Items listed in a dataset:
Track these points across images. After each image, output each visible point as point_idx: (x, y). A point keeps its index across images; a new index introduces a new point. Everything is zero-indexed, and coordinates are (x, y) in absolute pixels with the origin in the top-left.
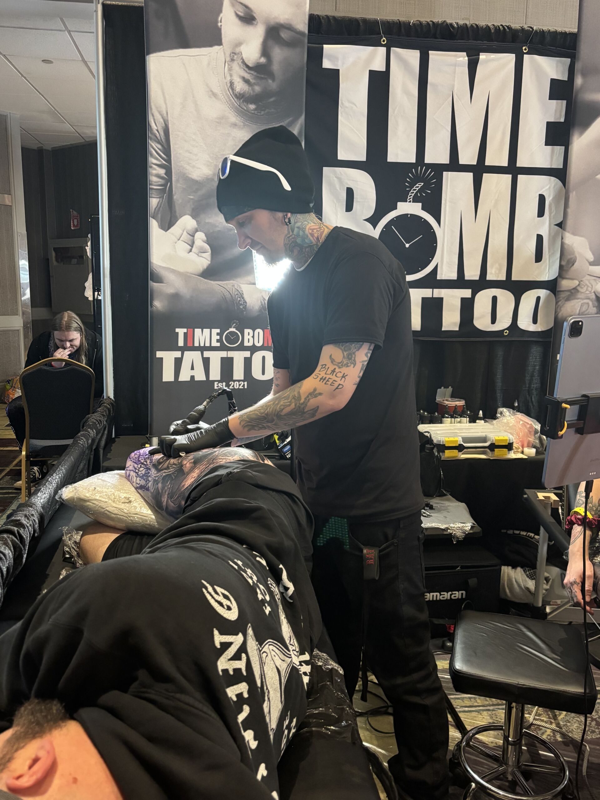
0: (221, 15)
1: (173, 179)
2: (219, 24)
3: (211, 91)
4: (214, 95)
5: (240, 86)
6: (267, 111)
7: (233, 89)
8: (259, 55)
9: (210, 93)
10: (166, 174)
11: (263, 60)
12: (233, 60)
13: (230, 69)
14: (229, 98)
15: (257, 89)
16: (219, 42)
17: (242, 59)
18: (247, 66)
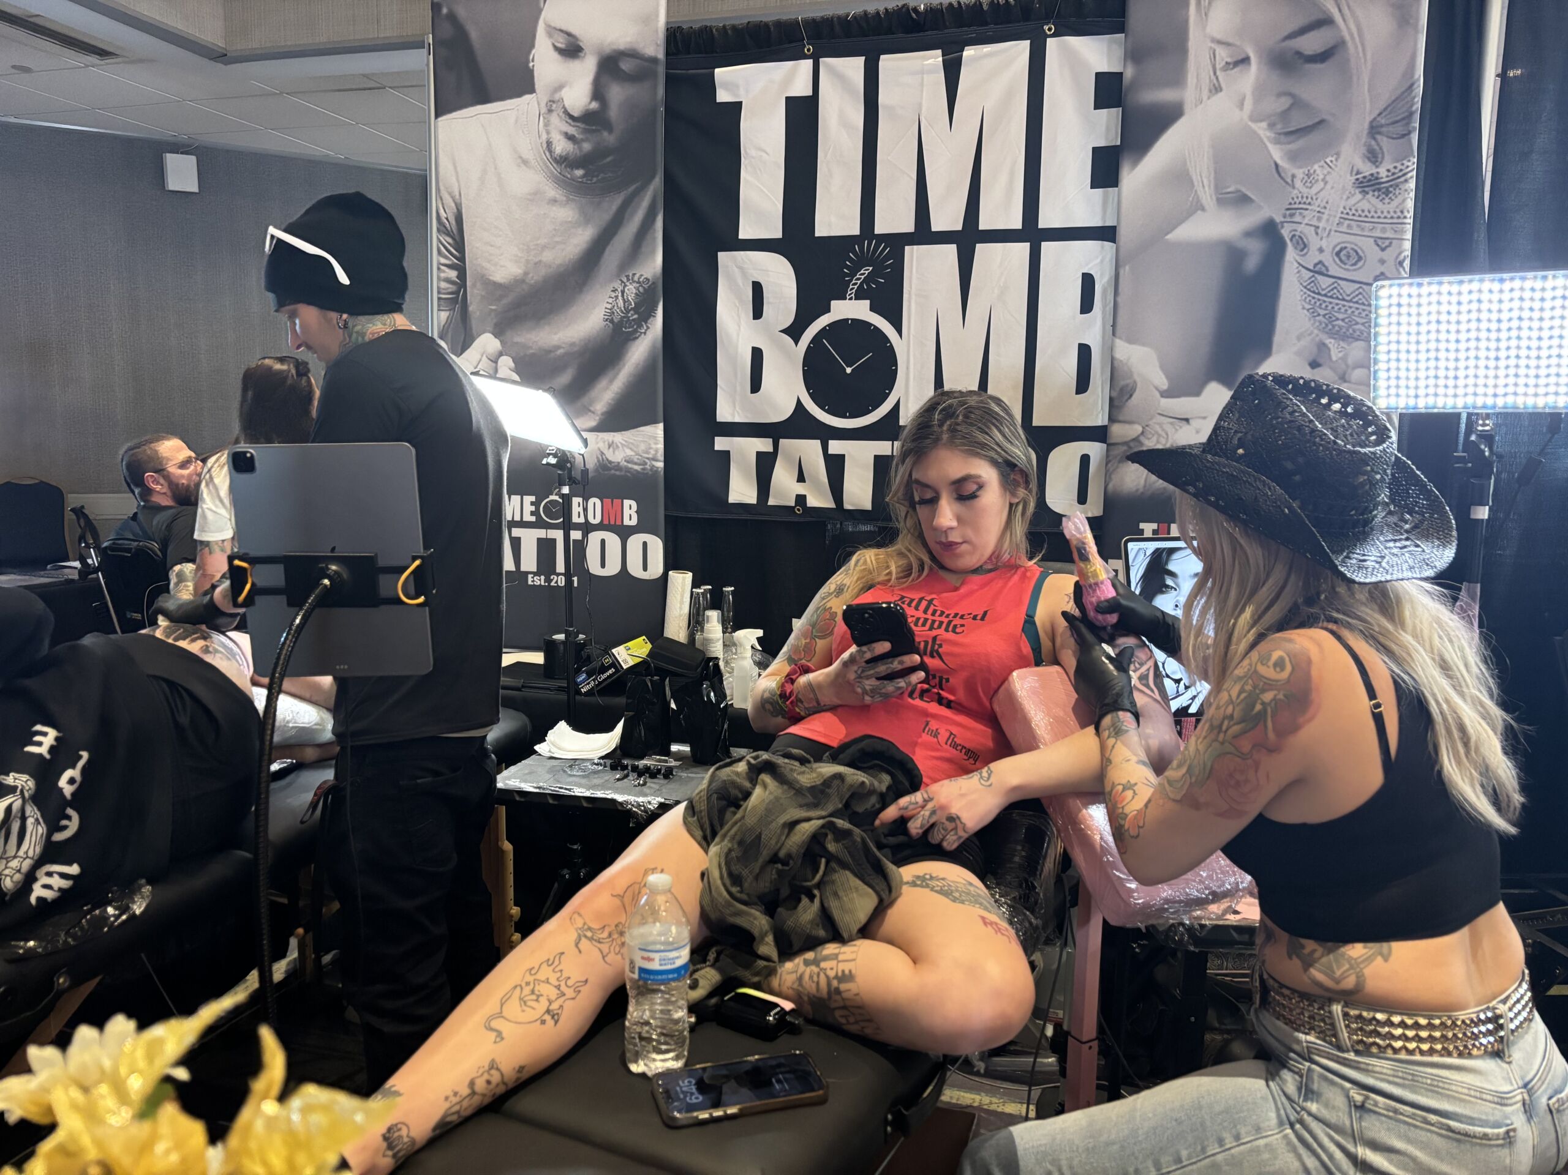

• _YOUR INSTRUCTIONS_: Give every line of the records above as a JSON list of strings, one string per line, skipping blank lines. Leave the picture lines out of the list.

• _COMPLETED TASK_:
[
  "Track these points across images. After each image, output each visible point as point_idx: (x, y). A point keeps its index across images; a new index introduces a new point. Everything is zero-indexed, and coordinates are (x, y) in absolute pixels with the origin in the top-left.",
  "0: (221, 15)",
  "1: (173, 179)",
  "2: (219, 24)",
  "3: (211, 91)",
  "4: (214, 95)",
  "5: (240, 86)",
  "6: (267, 111)",
  "7: (233, 89)",
  "8: (259, 55)",
  "9: (210, 93)",
  "10: (166, 174)",
  "11: (263, 60)",
  "12: (233, 60)",
  "13: (230, 69)",
  "14: (229, 98)",
  "15: (257, 89)",
  "16: (219, 42)",
  "17: (242, 59)",
  "18: (247, 66)"
]